Yet the timing that makes this move so fascinating looks ahead, not back. The Women’s World Cup tournament is just three months away, and in taking on this battle in such a public manner, in risking the distraction that comes with this public discussion, the players have made it clear that they consider the issue bigger than their current circumstances.


To which I say, bravo. Because if not now, when? When else could this vitally important topic get as much attention as it will draw across a summer slate of international games?

“My first reaction was like, ‘Wow, now? Now?’ ” Julie Foudy said from an airport in California, where she was departing to cover the Special Olympics World Games in Abu Dhabi. One career ago, the ESPN commentator and newest podcast launcher (“Laughter Permitted,” available on all platforms) was a cornerstone of the US women’s national team, which she helped win two World Cup titles and one Olympic gold medal.

“Because it’s bold,” Foudy said. “It’s a lot of work, a lot of distraction, and having lived it, it’s constant.

“Now your employer, who you’ve sued, is the one you’re going to the World Cup with. They do everything for you, flights, everything. Not that they wouldn’t do it, but it’s a contentious battle.

“But my second reaction is how bold and brave. It would have been very easy to say, as we probably would have, ‘Let’s just wait, let’s wait three months, put the marker down after the World Cup and come out strong there.’ ”


Yet, in understanding their position as some of the best-known, most recognizable, and in many cases best-compensated female team athletes in the world, they want to use that status for female athletes everywhere. As much as they believe fiercely in the specific merits of their own case, looking for support from the USSF for everything from salaries to bonuses to facilities equivalent to the support provided the men’s national team, building this narrative around one of the two most prominent women’s tournaments of the year matters.

“We’re kind of a visible team — people watch us play and know our names,” Becky Sauerbrunn told ESPNW at the end of the recent SheBelieves Cup. “So I think it’s important that we kind of take that on, and we show that we are empowered women and that we will fight for things that we believe in, like pay equity.

“It’s a heavy responsibility, but it’s one that we gladly take on. And it’s something we’re going to keep trying to push and push and push until we feel that everything is equal.
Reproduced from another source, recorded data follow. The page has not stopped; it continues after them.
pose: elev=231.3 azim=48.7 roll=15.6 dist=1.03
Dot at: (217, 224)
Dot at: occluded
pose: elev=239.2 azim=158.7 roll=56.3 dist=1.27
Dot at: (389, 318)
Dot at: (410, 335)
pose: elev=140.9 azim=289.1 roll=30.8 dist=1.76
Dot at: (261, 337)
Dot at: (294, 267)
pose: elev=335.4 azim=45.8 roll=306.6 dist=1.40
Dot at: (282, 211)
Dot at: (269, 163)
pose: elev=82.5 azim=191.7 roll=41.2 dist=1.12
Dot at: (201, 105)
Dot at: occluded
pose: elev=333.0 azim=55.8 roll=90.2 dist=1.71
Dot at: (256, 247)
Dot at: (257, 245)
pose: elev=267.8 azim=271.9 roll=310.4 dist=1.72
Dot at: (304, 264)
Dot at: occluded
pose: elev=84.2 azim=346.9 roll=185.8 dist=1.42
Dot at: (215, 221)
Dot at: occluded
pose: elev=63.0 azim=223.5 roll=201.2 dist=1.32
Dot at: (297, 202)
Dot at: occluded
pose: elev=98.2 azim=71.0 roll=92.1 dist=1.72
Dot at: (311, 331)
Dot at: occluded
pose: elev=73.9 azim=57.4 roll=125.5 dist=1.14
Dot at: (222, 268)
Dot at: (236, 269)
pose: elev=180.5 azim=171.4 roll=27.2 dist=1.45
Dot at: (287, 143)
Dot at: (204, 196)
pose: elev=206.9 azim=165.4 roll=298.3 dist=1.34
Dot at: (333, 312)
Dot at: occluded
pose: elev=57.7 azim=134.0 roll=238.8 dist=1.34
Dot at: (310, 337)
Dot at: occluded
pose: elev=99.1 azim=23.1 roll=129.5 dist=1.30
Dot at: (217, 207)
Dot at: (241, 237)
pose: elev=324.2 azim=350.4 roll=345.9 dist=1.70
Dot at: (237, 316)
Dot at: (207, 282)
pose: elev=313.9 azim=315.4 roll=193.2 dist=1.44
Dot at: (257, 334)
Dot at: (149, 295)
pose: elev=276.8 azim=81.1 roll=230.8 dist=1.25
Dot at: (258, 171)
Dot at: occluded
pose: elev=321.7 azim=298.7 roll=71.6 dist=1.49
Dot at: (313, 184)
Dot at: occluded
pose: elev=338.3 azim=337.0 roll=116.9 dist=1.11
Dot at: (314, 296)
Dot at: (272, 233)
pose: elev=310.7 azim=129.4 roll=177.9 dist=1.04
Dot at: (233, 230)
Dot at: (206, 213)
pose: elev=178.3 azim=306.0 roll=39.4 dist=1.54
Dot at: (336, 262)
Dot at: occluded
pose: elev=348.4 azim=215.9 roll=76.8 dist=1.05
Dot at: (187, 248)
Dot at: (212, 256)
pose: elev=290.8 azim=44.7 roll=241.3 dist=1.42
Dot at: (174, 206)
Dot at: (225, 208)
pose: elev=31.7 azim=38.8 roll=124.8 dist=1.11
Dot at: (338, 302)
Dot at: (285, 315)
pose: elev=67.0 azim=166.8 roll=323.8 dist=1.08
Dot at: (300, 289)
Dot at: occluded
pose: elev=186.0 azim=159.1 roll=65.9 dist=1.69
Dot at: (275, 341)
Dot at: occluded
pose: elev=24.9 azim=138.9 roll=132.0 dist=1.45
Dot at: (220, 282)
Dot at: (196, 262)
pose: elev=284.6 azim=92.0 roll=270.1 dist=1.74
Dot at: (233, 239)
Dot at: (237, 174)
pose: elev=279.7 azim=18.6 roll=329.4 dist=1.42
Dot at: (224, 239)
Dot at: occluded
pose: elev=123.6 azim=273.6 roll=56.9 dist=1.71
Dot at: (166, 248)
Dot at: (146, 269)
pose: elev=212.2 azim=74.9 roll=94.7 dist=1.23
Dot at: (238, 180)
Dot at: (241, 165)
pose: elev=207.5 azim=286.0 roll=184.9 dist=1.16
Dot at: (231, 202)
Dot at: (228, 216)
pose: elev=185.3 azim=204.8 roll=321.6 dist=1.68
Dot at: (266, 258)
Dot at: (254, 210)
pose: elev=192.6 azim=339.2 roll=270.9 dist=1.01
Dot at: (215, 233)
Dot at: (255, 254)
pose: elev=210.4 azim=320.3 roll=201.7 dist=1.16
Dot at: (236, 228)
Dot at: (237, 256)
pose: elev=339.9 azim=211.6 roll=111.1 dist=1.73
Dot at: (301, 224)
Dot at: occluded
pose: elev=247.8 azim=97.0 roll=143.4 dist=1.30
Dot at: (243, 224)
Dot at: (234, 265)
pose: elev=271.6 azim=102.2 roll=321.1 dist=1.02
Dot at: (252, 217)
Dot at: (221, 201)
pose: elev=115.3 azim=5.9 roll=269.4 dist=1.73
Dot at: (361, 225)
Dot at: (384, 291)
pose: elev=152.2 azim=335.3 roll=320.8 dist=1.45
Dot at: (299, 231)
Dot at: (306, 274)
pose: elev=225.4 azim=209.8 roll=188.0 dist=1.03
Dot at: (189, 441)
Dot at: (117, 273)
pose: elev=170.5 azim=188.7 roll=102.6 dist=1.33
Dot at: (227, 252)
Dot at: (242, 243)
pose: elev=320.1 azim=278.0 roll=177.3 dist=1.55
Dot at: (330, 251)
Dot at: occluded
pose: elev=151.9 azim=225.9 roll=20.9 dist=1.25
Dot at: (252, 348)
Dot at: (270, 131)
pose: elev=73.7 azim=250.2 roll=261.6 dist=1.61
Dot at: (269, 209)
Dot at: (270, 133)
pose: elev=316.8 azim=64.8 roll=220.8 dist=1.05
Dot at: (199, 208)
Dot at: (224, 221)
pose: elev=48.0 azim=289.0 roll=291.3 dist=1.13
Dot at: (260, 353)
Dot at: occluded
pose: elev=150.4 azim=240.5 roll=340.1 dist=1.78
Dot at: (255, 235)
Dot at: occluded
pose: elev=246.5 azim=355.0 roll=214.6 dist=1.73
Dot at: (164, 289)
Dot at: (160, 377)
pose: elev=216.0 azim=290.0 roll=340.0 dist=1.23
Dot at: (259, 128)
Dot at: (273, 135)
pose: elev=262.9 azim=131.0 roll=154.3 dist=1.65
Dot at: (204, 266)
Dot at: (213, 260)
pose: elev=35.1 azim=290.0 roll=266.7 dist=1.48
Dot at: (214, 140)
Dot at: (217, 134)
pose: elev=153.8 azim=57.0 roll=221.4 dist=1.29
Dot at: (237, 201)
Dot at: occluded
That’s far away from here, but that’s what we’re fighting toward.”

As to the merits of their case, there are some who will never see the women’s side, who fall immediately back on the notion that their male counterparts, and the men’s game in general, raises more revenue, and thus deserves more payout.

But why is that true? In part because so much more money and effort has been put into marketing the men’s game, into promoting the men’s game, and into broadcasting the men’s game. The fact that FIFA, the international governing body with an indisputable history of mismanagement and misogyny that influences US salary structure because of how it passes down revenue streams, sets ticket prices for women’s World Cup games lower than men’s is but one small indication of how that happens.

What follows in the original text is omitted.